While researching aerie, one of my project words, and trying to find more than “nest of a bird on a cliff or mountain top”, I came across Coven of the Mother Mountain Aerie. Now I wonder if there’s any way to include such a group as my encyclopedia entry for aerie. Probably not, since the COMMA folk, while being quite interesting, may not provide the type of definition of my word necessary for the Project. At the exact time I performed the Mother Mountain Aerie research online, the story of Arthur, past King of all lovely tales of knighthood and Right Over Might, came on the History Channel. Excellent timing.

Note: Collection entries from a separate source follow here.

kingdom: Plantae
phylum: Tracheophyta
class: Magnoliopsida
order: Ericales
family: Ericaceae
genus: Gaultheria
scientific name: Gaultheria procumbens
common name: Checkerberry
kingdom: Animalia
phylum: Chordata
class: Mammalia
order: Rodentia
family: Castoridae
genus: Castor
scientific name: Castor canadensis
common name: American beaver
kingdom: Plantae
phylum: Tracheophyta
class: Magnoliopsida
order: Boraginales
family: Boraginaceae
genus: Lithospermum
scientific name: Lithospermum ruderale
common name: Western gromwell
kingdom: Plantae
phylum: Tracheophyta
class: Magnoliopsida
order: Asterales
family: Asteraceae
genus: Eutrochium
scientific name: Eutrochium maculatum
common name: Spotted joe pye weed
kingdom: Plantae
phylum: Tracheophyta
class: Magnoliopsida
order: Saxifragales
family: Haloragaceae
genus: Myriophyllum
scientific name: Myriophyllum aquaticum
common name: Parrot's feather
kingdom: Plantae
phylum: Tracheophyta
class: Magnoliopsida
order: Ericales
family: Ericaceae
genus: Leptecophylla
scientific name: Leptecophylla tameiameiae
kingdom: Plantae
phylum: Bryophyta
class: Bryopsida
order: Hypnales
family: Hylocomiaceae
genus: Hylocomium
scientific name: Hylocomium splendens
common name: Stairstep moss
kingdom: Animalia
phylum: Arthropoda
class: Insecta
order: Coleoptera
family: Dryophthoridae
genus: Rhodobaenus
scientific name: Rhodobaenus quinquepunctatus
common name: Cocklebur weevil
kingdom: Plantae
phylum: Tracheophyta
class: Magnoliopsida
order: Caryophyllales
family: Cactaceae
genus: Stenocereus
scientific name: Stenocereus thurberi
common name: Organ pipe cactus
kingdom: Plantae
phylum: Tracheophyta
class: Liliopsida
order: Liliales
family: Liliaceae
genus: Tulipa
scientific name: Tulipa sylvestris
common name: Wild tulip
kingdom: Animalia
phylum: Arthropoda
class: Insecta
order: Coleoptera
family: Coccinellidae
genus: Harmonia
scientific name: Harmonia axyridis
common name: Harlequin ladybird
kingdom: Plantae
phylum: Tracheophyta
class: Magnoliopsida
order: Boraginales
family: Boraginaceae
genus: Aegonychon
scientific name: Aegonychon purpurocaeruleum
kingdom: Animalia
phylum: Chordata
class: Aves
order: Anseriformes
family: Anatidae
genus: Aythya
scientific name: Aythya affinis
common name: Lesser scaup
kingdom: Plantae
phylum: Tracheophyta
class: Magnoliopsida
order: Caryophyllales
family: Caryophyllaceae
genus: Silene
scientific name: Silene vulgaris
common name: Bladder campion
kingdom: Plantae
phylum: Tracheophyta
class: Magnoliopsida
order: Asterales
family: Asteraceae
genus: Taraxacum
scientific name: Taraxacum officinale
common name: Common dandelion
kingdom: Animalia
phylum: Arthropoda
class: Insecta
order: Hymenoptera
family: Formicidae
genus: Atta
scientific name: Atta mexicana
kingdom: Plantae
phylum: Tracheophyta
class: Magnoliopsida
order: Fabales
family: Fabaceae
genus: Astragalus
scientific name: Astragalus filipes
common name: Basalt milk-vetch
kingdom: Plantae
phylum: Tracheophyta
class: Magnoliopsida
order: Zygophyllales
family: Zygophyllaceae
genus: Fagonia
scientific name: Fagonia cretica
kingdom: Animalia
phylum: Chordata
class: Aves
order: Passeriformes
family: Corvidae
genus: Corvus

Anything concerning Arthurian legend brings back memories of my childhood reading preferences. Just as I graduated from Dr. Seuss and moved, by personal choice, into more meaty fiction, my teachers banded together to force upon me that awful of awful moment of scholarship — the introduction of Classical Literature. Mrs. Warner gagged me with Les Miserables. Followed it closely with a Charles Dickens, the title of which remains, for my own sanity, blocked from my memory. Eighth grade English. Classroom flashbacks crowd in and slam against the angst of pre-early teen years. The shock of receiving a grade lower than B+ sent me crying to Mrs. Warner, begging for a second chance at a grade above a D+. A book report, please please, I begged, extra credit…? She said, Fine then, you want extra credit? Read The Once and Future King by T.H. White… you have one week. I will quiz you about it myself, you will not write a report… no no… we’ll have an oral exam. Next Thursday after school.
You can understand why I do assemblage art if you try to follow my writing. Leaps and lags from point to counter-point. Bits of one memory flagged then tagged by another. Like my art. Pieces of me. Of the past. Ephemeral as junior high fashion.
The rest of the story of Arthur and my English class? I read the book, every bit of it. In one weekend. I was twelve. Then came Mary Stewart’s book about Merlin, then more books throughout high school, culminating in a discussion of Le Morte d’Arthur as a senior term paper. Between reading about King Arthur, Amelia Earhart, all the villains who were hung by Judge Parker, and Tolkein’s novels — it’s a wonder I graduated high school at all. Which sends me driving down another memorial highway beginning with my not attending graduation and ending with the University of Arkansas.
Hell, this is supposed to be about my art. The process of assemblage. I’m sure the proofreading of this blog post will be painful tomorrow. Today was much too filled with activity for me to be lucid right now.